Open sylvainlb opened 9 years ago

sylvainlb commented 9 years ago

When you PUT a resource to the server, its etag is modified but not communicated to the client. That means that if the client wants to save a new version of the resource, it first needs to do an extra GET on it, although it already has it.

Shouldn't the server add the new etag as a header of the PUT response?

bblfish commented 9 years ago

yes, I think I asked a question like that on the ldp mailing list. Mostly these should return the same headers as GET. But would be good to find the HTTP RFC that details that.

sylvainlb commented 9 years ago

ok. I'll see if I can fix it myself

bblfish commented 9 years ago

Thanks, should be easy.

sylvainlb commented 9 years ago

As I understand, PUT, PATCH and POST should return Access-Control-Allow-Origin, Accept-Patch, mimetype, then linkHeaders(ldpr) and the commonHeaders. Rigth?

bblfish commented 9 years ago

I don't think in this case the order is important

sylvainlb commented 9 years ago

Ok, but I was checking that my list was correct.

bblfish commented 9 years ago

POST should definitely return the headers that the created document should return on a GET. For PUT and PATCH they should return the headers of the document that were changed. And yes, that seems to include Access-Control stuff and what patch formats the resource accepts.

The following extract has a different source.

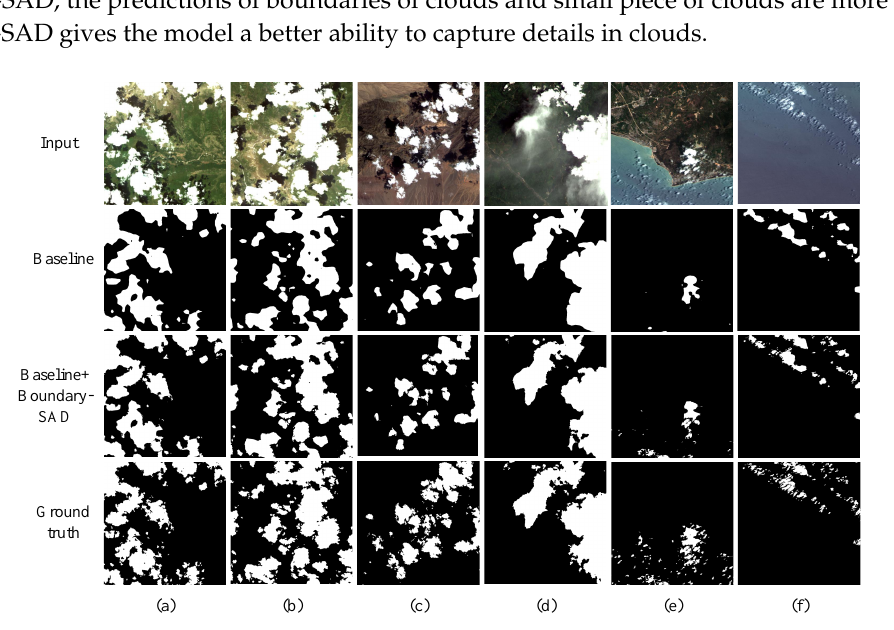
Figure 5. Visual comparison of the results for details in clouds. Training with Boundary-SAD, the network can capture details more accurately. ( a – c ) Mix of small cloud and big cloud. ( d ) Mix of big cloud and thin cloud. ( e , f ) Small piece of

sylvainlb commented 9 years ago

Ok, I couldn't do it so far. I need an AuthResult to call the header functions, and all I have is an IdResult. I'm not sure if I could get the first from the latter or if I should call fullAuthInfo. I'll try to keep looking, but if you have a clue on how to get that AuthResult, it's welcome.

bblfish commented 8 years ago

The problem is that the put function returns an IdResult[Rdf#URI]. Further down the problem is that the putLDPR script returns returns Unit. You can see this by comparing with getLDPR, which returns an Rdf#Graph.

I don't think it really makes much sense to have commands that just return graphs. The metadata about the graphs, is so often important that I think the command structure needs to be simplfied for that.

Here the simple answer for the moment is to follow the put by a getMeta, and then use that information. It would actually be easy to optimize the code so that this is very cheap. There are loads of examples of that in the tests.